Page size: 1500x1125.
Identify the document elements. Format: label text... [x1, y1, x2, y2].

──────

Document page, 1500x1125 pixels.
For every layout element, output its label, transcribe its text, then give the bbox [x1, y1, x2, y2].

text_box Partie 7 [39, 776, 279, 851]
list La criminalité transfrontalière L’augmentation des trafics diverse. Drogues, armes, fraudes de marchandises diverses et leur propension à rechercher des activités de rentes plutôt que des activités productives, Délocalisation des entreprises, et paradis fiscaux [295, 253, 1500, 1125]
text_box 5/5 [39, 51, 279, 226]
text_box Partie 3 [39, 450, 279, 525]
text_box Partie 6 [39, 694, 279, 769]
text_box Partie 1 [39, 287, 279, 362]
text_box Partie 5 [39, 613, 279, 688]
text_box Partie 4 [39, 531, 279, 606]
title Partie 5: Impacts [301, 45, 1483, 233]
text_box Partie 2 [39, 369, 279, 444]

──────

Your goal: Once you reach the line with "Page size: 1500x1125." in the data above, copy it and every line after it exactly, up to and including the line with "Identify the document".

Response:
Page size: 1500x1125.
Identify the document elements. Format: label text... [x1, y1, x2, y2].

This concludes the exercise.